Wild is what all places are before we plant and tend, nurture and cultivate. Wild is what we are before we learn patience and manners; before we understand what is expected of us. In The Wilderness, cultivate the wildness of your dream self. Listen to the ideas and desires you have buried inside. Once you start to turn the ground over, who knows what you’ll unearth.

I love this, from Little Women, about Jo March’s favourite place: “The dim, dusty room, with the busts staring down from the tall book-cases, the cozy chairs, the globes, and, best of all,the wilderness of books, in which she could wander where she liked, made the library a region of bliss to her.”

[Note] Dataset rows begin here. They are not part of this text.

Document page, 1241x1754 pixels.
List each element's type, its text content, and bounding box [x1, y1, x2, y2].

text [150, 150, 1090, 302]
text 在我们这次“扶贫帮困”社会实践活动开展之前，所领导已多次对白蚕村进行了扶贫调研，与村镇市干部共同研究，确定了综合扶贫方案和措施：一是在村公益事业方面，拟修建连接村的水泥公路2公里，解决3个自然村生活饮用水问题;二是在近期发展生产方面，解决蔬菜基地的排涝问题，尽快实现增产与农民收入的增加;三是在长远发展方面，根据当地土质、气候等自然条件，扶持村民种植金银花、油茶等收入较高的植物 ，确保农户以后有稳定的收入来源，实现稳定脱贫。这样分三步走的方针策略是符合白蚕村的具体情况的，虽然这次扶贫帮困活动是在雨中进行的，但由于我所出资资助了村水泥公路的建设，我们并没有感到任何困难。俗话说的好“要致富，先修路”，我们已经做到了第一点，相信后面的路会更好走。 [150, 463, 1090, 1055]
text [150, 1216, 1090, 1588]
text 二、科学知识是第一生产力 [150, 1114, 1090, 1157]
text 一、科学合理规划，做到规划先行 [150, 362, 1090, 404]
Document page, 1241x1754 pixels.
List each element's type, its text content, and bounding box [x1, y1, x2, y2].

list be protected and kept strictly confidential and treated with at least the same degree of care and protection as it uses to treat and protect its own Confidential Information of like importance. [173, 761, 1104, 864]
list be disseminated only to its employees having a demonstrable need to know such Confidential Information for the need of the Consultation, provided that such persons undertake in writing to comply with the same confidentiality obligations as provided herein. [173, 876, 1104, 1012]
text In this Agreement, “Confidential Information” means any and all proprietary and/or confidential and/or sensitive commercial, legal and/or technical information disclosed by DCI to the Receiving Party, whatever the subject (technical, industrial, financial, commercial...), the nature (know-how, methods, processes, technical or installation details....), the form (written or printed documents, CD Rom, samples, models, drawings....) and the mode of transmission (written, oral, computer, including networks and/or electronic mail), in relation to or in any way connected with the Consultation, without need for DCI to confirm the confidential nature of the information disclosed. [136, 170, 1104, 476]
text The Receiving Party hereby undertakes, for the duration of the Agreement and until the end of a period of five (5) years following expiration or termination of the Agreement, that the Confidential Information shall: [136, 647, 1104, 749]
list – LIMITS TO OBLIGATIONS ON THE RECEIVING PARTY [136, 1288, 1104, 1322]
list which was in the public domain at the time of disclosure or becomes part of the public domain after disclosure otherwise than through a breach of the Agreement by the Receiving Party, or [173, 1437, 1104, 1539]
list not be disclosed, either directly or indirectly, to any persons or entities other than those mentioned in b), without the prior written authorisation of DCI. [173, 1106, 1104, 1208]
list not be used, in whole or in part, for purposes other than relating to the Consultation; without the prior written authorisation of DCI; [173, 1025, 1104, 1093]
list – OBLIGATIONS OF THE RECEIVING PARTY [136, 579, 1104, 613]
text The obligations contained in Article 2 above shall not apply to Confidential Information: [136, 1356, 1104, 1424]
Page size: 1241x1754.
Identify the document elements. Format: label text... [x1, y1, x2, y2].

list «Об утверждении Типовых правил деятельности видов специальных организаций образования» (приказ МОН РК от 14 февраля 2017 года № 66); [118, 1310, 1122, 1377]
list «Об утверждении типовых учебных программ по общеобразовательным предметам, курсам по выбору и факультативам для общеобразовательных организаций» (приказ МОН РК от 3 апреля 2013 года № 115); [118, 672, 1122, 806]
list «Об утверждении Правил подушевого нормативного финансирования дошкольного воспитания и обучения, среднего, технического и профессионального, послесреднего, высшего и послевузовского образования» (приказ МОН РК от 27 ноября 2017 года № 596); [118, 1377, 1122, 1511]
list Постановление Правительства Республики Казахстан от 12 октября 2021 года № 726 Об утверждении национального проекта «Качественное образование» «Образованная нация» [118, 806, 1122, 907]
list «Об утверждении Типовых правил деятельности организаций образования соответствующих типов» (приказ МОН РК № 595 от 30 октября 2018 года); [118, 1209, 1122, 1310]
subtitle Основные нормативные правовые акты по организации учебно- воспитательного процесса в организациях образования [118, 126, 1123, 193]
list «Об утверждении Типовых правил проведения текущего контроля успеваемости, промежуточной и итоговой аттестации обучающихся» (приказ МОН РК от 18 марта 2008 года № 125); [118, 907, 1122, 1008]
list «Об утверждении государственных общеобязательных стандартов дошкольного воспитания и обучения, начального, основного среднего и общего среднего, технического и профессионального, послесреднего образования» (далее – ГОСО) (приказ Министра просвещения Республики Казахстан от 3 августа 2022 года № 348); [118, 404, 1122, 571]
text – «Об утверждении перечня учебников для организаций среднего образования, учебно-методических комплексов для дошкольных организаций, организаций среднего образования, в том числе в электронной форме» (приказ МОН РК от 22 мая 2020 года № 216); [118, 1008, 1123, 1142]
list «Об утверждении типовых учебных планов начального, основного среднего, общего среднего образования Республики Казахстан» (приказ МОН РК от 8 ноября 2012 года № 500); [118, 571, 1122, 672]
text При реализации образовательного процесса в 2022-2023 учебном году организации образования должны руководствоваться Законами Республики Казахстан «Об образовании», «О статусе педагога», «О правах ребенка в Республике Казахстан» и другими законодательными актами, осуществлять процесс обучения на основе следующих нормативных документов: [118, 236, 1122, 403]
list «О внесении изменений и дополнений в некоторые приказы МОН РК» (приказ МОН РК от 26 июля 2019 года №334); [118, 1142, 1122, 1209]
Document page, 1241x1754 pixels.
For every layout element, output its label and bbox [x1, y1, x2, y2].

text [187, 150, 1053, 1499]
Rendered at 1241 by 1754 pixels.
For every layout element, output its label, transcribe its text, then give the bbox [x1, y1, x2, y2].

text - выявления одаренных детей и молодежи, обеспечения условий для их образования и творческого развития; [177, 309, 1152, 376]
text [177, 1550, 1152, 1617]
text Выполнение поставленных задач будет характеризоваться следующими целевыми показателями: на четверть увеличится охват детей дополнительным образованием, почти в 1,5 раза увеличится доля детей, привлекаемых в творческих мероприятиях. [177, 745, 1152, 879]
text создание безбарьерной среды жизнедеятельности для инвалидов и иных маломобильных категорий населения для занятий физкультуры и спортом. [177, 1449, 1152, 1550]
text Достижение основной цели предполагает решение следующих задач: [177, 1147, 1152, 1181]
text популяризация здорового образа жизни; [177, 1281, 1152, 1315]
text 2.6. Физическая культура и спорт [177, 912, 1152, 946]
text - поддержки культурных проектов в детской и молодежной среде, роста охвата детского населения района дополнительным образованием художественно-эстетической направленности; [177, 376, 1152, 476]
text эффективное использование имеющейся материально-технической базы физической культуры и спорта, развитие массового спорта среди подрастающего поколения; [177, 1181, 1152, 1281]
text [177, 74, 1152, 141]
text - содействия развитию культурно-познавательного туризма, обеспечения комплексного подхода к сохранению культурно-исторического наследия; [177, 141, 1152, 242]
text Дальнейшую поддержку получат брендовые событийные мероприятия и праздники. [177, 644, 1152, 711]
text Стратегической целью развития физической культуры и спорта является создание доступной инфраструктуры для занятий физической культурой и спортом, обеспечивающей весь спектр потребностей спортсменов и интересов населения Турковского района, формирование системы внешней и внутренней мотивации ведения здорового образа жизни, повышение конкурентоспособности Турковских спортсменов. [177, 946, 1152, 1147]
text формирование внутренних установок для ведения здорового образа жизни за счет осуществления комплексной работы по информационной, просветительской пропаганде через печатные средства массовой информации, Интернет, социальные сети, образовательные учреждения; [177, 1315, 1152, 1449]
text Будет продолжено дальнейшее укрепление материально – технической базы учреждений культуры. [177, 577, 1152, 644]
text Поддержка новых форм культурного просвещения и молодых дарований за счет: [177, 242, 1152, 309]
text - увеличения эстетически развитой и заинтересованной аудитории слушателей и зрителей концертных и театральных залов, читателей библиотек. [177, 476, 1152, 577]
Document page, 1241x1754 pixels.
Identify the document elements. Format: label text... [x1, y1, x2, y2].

A region of bliss. We readers need never be without The Wilderness; you writers are all in The Wilderness in one way or another, every day. Just as I love to escape through books, so does it feel essential to me, to spend a few weeks of every year in the wilder places. Maybe this period in The Wilderness – this gap between contracts – will come to feel essential to you; will seem in retrospect to have been an important period of change and reflection. Maybe you’ll even decide that The Wilderness is the perfect place in which to write. Some authors only feel free enough to write their best work when they are out of contract.

Enjoy your time in The Wilderness, dear author, it won’t last forever. When I leave the wilder places and come back home, I make sure to bring some of the wilderness back into the city. There is always a shell in my pocket, a stone in my bag, or sand in my shoe. I hope you bring some of the scale, freedom and endless potential of The Wilderness back with you too, when you become an Author Under Contract once again.